For each source word, compute Uₐ · hᵢ:
For h₁ = [0.6, 0.2]:
Uₐ · h₁ = [0.4×0.6 + 0.2×0.2, 0.1×0.6 + 0.4×0.2]
= [0.24 + 0.04, 0.06 + 0.08]
= [0.28, 0.14]
For h₂ = [0.4, 0.9]:
Uₐ · h₂ = [0.4×0.4 + 0.2×0.9, 0.1×0.4 + 0.4×0.9]
= [0.16 + 0.18, 0.04 + 0.36]
= [0.34, 0.40]
For h₃ = [0.5, 0.3]:
Uₐ · h₃ = [0.4×0.5 + 0.2×0.3, 0.1×0.5 + 0.4×0.3]
= [0.20 + 0.06, 0.05 + 0.12]
= [0.26, 0.17]
Add decoder and encoder terms, apply tanh:
For word 1: [0.22+0.28, 0.41+0.14] = [0.50, 0.55]
tanh([0.50, 0.55]) ≈ [0.462, 0.503]
e₁ = vₐᵀ · [0.462, 0.503] = 1×0.462 + 1×0.503 = 0.965
For word 2: [0.22+0.34, 0.41+0.40] = [0.56, 0.81]
tanh([0.56, 0.81]) ≈ [0.508, 0.670]
e₂ = 0.508 + 0.670 = 1.178
For word 3: [0.22+0.26, 0.41+0.17] = [0.48, 0.58]
tanh([0.48, 0.58]) ≈ [0.447, 0.523]
e₃ = 0.447 + 0.523 = 0.970
Apply softmax to get attention weights:
exp(0.965) ≈ 2.625
exp(1.178) ≈ 3.248
exp(0.970) ≈ 2.638
Sum = 2.625 + 3.248 + 2.638 = 8.511
α₁ = 2.625 / 8.511 ≈ 0.308
α₂ = 3.248 / 8.511 ≈ 0.382 ← highest: model attends most to "chai"
α₃ = 2.638 / 8.511 ≈ 0.310
Check: 0.308 + 0.382 + 0.310 = 1.000 ✓
Compute context vector:
c₁ = α₁·h₁ + α₂·h₂ + α₃·h₃
= 0.308×[0.6, 0.2] + 0.382×[0.4, 0.9] + 0.310×[0.5, 0.3]
= [0.185, 0.062] + [0.153, 0.344] + [0.155, 0.093]
= [0.493, 0.499]
The context vector c₁ = [0.493, 0.499] is a blend of all three source states, with “chai” (word 2) receiving the most weight (38.2%). The decoder uses this vector to generate the first English word — ideally “tea” or “morning.”
Notice that if the model were translating and had to generate “tea” next, ideally α₂ would be near 1.0. The model learns this alignment through training; our toy numbers just illustrate the mechanics.

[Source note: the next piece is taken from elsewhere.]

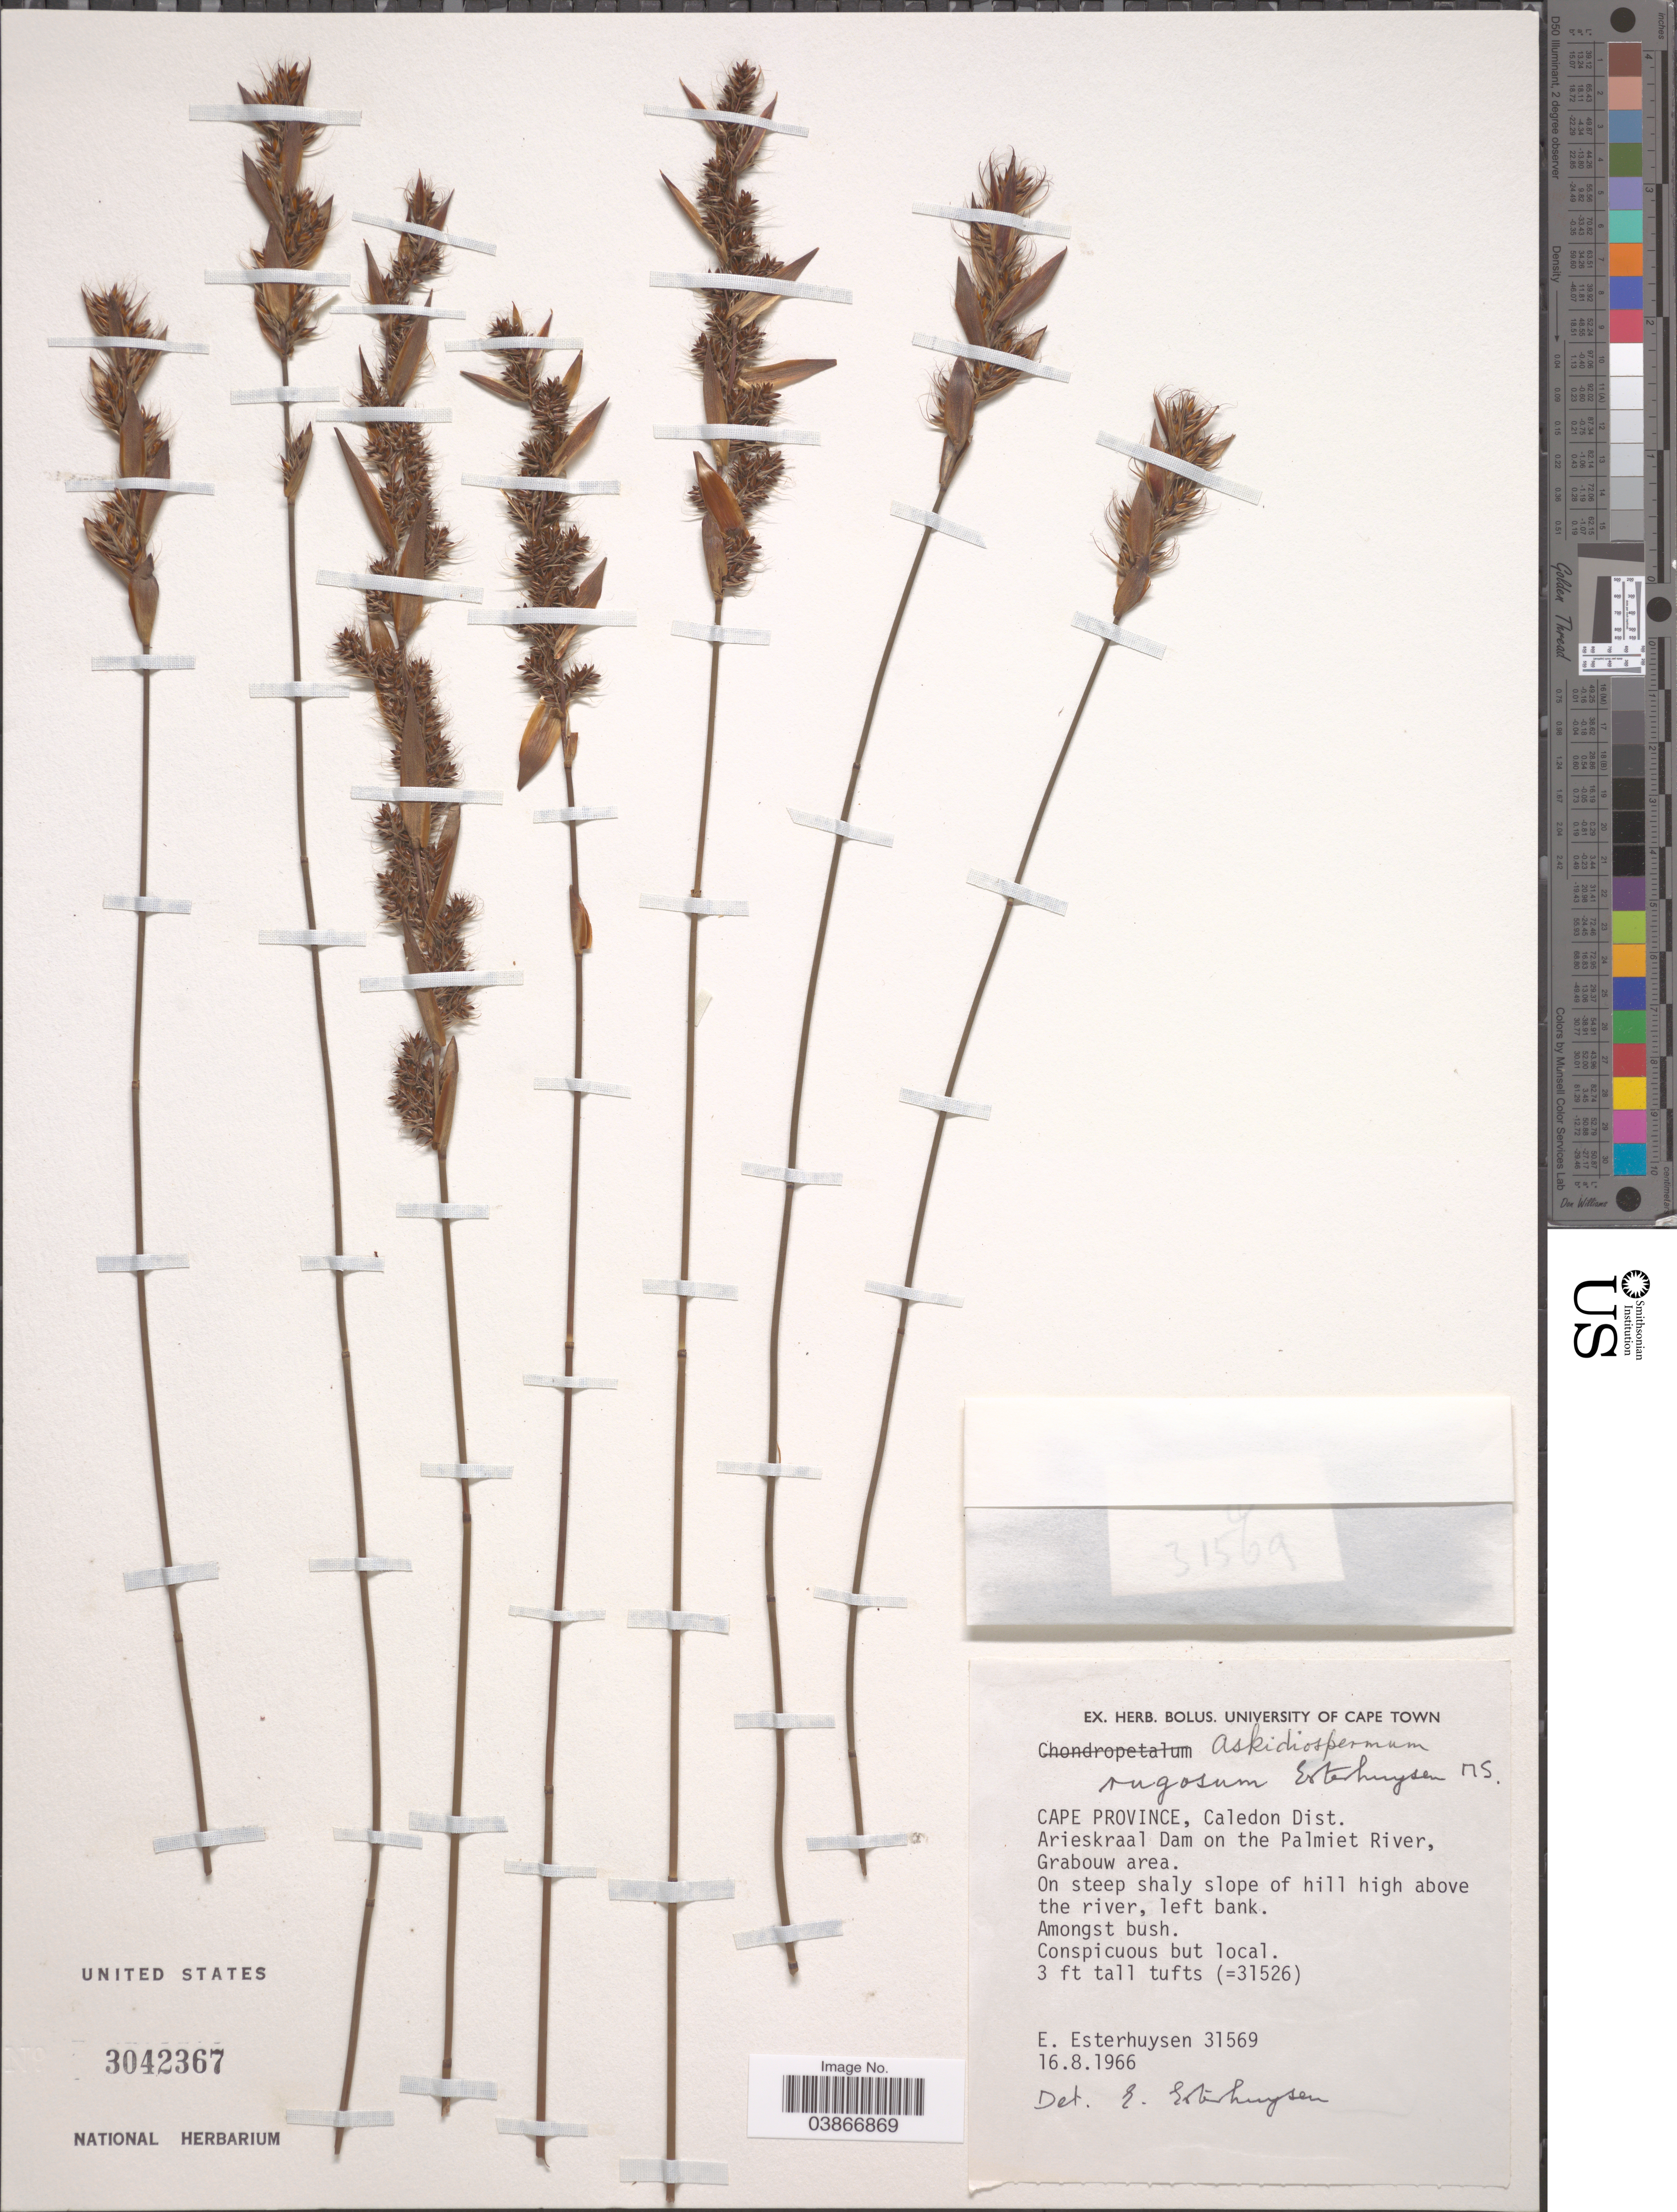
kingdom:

Additive vs dot-product attention
For comparison: in Paper 08 (Transformer), the alignment score is simply:
eᵢ = qᵀ · kᵢ (dot product of query and key vectors)
This is faster (no tanh, no projection vector) and scales well with matrix operations. Bahdanau’s additive formulation has a tanh non-linearity that adds expressiveness but is slower.
In 2015, Luong et al. showed that dot-product attention achieves similar or better results with much less computation. Paper 08 adopts dot-product attention scaled by √d (to prevent large values saturating softmax). But the core idea — score, softmax, weighted sum — is exactly Bahdanau’s.